IBRAHIM TRAORÉ ENCADRE
Une nécessité pour garantir l’accès à l’éducation
Selon le ministre de l'Éducation de base, de l'Alphabétisation et de la Promotion des langues nationales, Jacques Sosthène Dingara, cette réglementation est une étape essentielle pour favoriser une éducation plus équitable.
« L'application stricte du décret permettra de faciliter l'accès de tous à l'éducation, en évitant que des frais exorbitants ne deviennent un obstacle pour les familles »
explique-t-il. La montée des coûts dans le privé a souvent été pointée du doigt comme un facteur de marginalisation sociale, rendant l'éducation inaccessible pour une partie importante de la population.
Les détails du décret : ce qui change concrètement
Ce décret, qui concerne différentes catégories d’établissements privés, établit un cadre précis pour la fixation des frais de scolarité. Il concerne.
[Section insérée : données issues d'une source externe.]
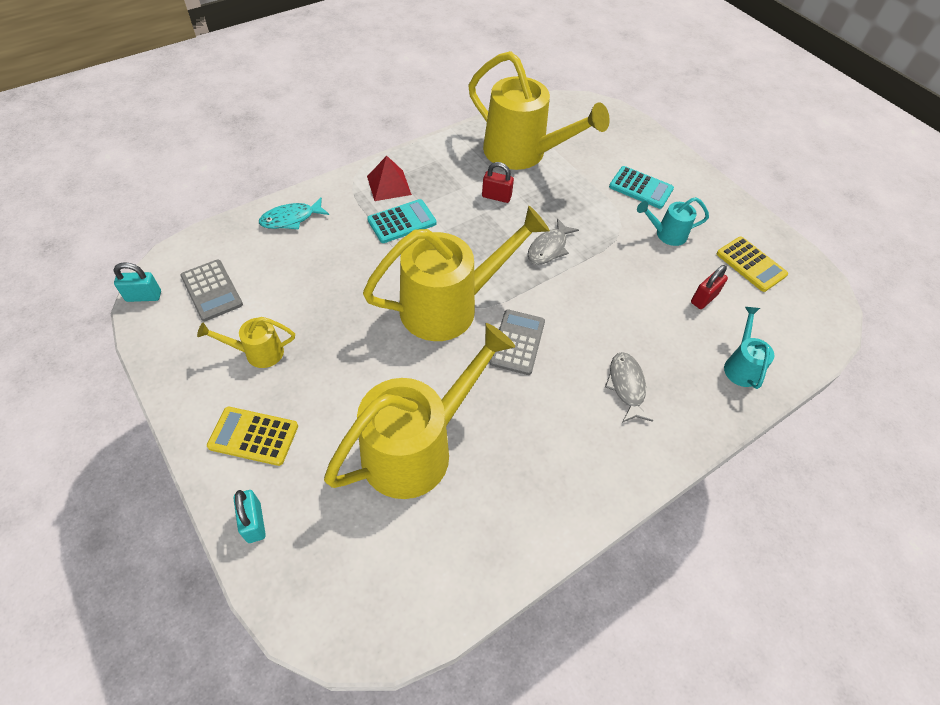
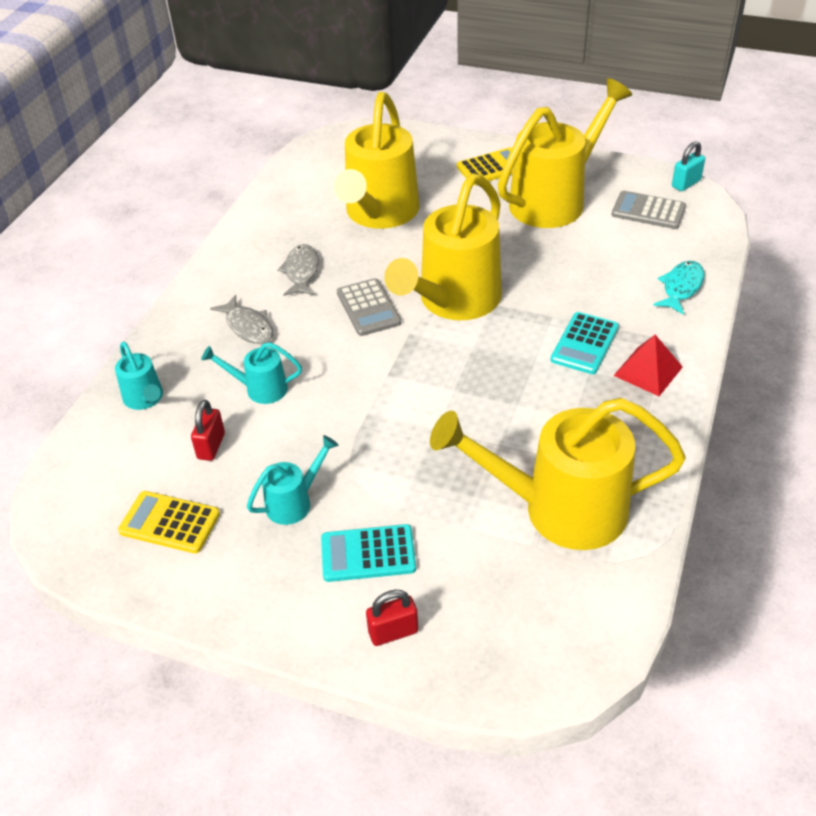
camera: 150 degrees right, 10 degrees down
yellow watering can [197,317,295,368] -> yellow watering can [498,78,632,228], size x2.19
turquoise padlock [233,490,266,543] -> none
red padlock [482,162,514,203] -> red padlock moved to [366,590,418,646]
grey fish [528,218,579,265] -> grey fish moved to [277,244,319,296]
none -> turquoise watering can [201,342,302,404]

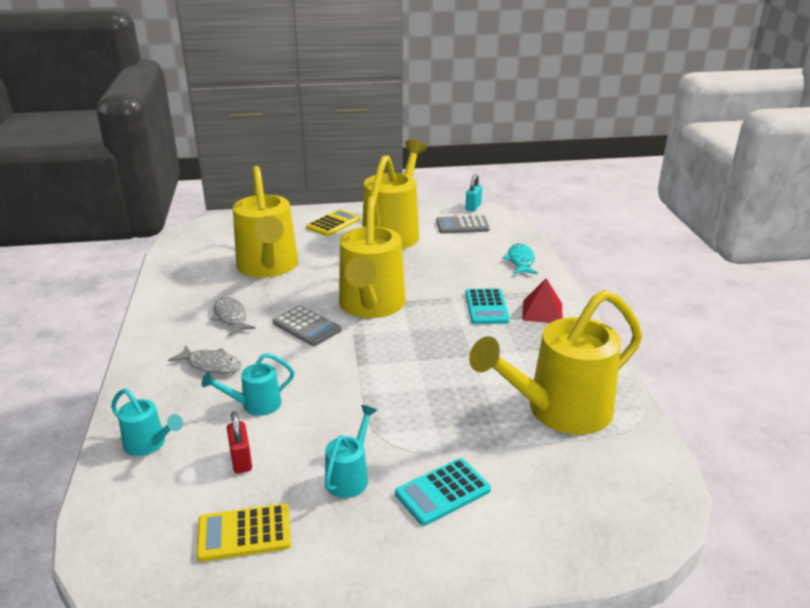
camera: 30 degrees left, 15 degrees down
red padlock [366,590,418,646] -> none

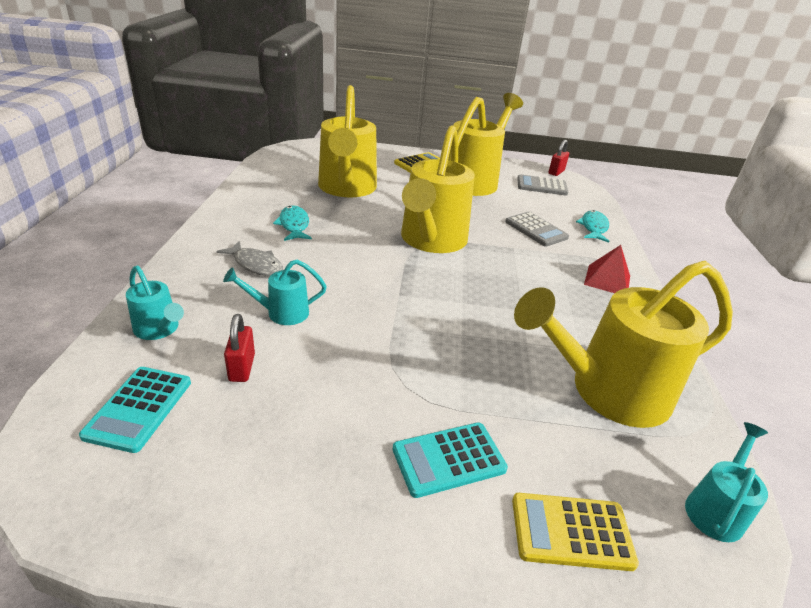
camera: 10 degrees right, 5 degrees up
yellow calculator [196,504,291,562] -> yellow calculator moved to [512,493,639,571]
grey fish [211,297,255,336] -> turquoise fish [273,205,312,241]
grey calculator [273,306,341,346] -> grey calculator moved to [505,212,569,247]
turquoise watering can [325,405,377,498] -> turquoise watering can moved to [685,422,768,542]
turquoise padlock [466,174,482,211] -> red padlock [548,140,569,176]
turquoise calculator [466,288,510,324] -> turquoise calculator moved to [79,367,191,453]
- Les écoles primaires privées ;
- Les établissements d’enseignement post-primaire et secondaire général, technique et professionnel ;
- Les universités privées ;
- Les grandes écoles et institutions privées d’enseignement supérieur.
Le ministre Dingara précise que
« ces frais incluent les frais de dossier, d'inscription, de formation, de laboratoire ou de paillasse, de soutenance, ainsi que les frais liés à la délivrance du diplôme ou tout autre service pédagogique »
En revanche, les institutions à statut international, créées par des conventions auxquelles le Burkina Faso adhère, sont exclues du champ de cette réglementation.
Une fixation des tarifs basée sur des critères objectifs
Le décret organise la catégorisation des établissements selon une grille de critères bien définis. La zone d’implantation, le niveau d’investissement, la qualité de l’offre éducative ou encore les résultats scolaires seront pris en compte pour déterminer le montant des frais. Pour l'enseignement supérieur, la typologie des études, notamment en régime LMD, sciences médicales, sciences de l'ingénierie ou cycles BTS, sera également intégrée dans cette évaluation.
Les écoles seront notées sur la base de ces critères, ce qui aboutira à leur classement en trois catégories distinctes.
Première catégorie: établissements ayant obtenu une note inférieure ou égale à 50 points ;
Deuxième catégorie : ceux situés entre 51 et 75 points ;
Troisième catégorie : ceux ayant une note supérieure ou égale à 76 points.
Ces distinctions permettent une meilleure régulation des tarifs, en fonction de la catégorie.
Des sanctions pour garantir le respect de la réglementation
Le ministre Dingara a insisté sur la fermeté du gouvernement face aux éventuelles infractions.
« Des sanctions sont prévues pour ceux qui fixeront des frais au-delà de ce que l’arrêté permet »
a-t-il averti. Ces sanctions peuvent aller jusqu’à la fermeture des établissements fautifs, afin de dissuader toute pratique abusive. La mise en œuvre concrète de cette réglementation sera précisée dans une série d’arrêtés interministériels, qui détailleront notamment les modalités d’application et de contrôle.
Un pas vers une éducation plus équitable
Au-delà de la simple fixation des tarifs, cette nouvelle réglementation traduit la volonté du gouvernement burkinabé de promouvoir une éducation plus accessible et équitable. En régulant les frais de scolarité dans le privé, l’État souhaite réduire les inégalités sociales et garantir à chaque enfant un droit fondamental. Celui à l’éducation.
Ce décret intervient dans un contexte de crise sécuritaire et socio-économique, où la stabilité et la cohésion sociale passent aussi par l’éducation. La réforme, si elle est bien appliquée, pourrait constituer une étape importante vers un secteur éducatif plus transparent, responsable et inclusif.